Maybe I need to download a specific update script for 3.x, but if so the location of that script doesn’t seem to be included in the instructions.

It wasn’t obvious to me that the apt package installation wouldn’t recognize a previous manual install. I thought this would be a good time to switch from manual to apt, since the upgrade migrates settings, etc.

I was mainly looking to change so a simple ‘apt upgrade’ would upgrade openhab, but it’s not really a problem…I’ll just stick with the manual install approach since it sounds like it’s still supported.

It isn’t supported. The fact that someone wrote down how to manually install doesn’t mean it’s supported. Likely no developer is ever testing stuff like this so if you stay rather than to switch to the mainstream you’ll likely run into a similar problem on very next occasion.

Can you tell me what supported means here, then? This is the official support page for the community, is it not? One of the installation options in the instructions on this site is the manual installation method.
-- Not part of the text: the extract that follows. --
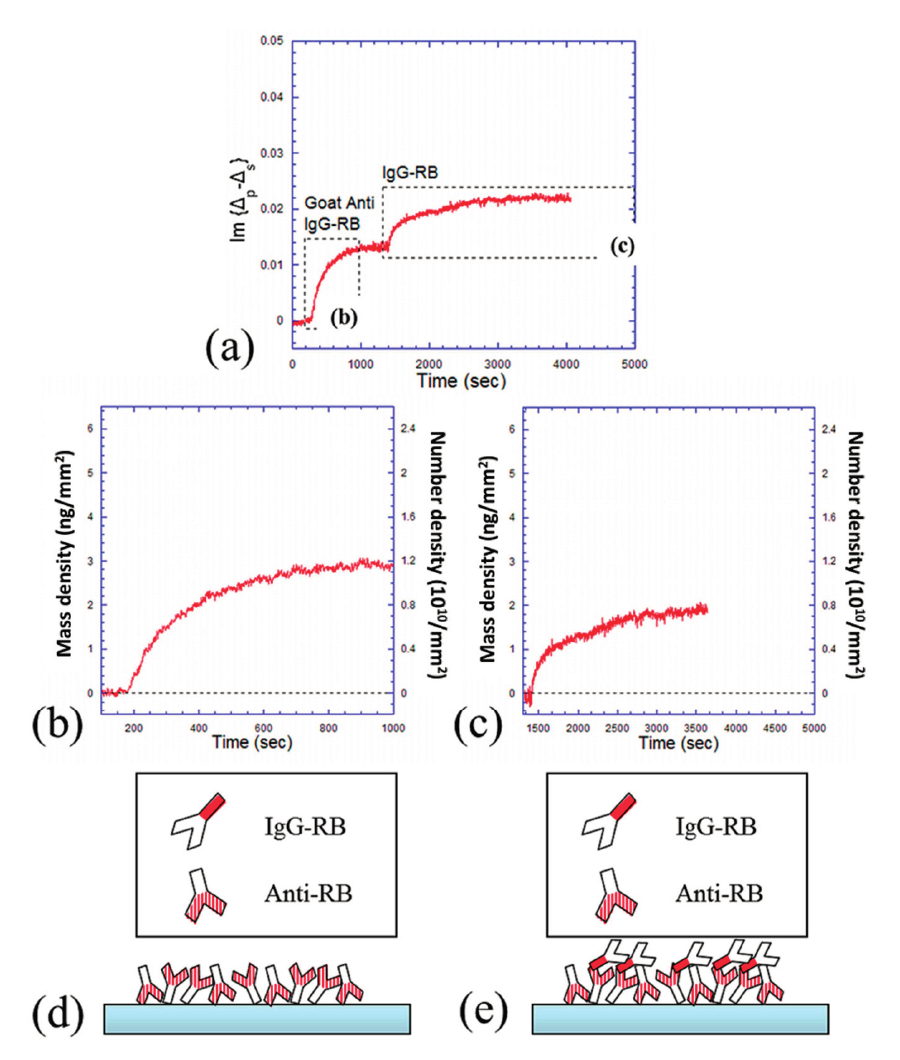
Figure 4. Kinetics of antigen-antibody capture. ( a ) OI-RD detection of antibody (33 nM of Goat Anti-RB) binding to epoxy surface and following antigen (67 nM of IgG-RB) binding to antibody; ( b ) Kinetic curve of Goat Anti-RB binding to epoxy surface; ( c ) Kinetic curve of IgG-RB binding to Goat Anti-RB; ( d ) Cartoon depiction of process (b); ( e ) Cartoon depiction of process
How is a user supposed to know this installation method is less supported than another method?

No it isn’t. The word “support” does not appear anywhere on this page, does it.

Common sense ?
Because the docs state the recommended install methods ?
I don’t know of any product, incl. commercial ones, that will truely support a “manual” install.
That always implicates an unknown environment, and noone has the time and guts to support that.
And it only becomes a problem when users decide to deviate from standards and recommendations.
I (we all, in fact) could have spent the time it took me(us) to write the posts in this thread way better.

Now, c’mon, if you are feeling bad today don’t let it out on the users here!

There are many, many users in this and both German forums using a manual install. Even one of the developers is using a manual install.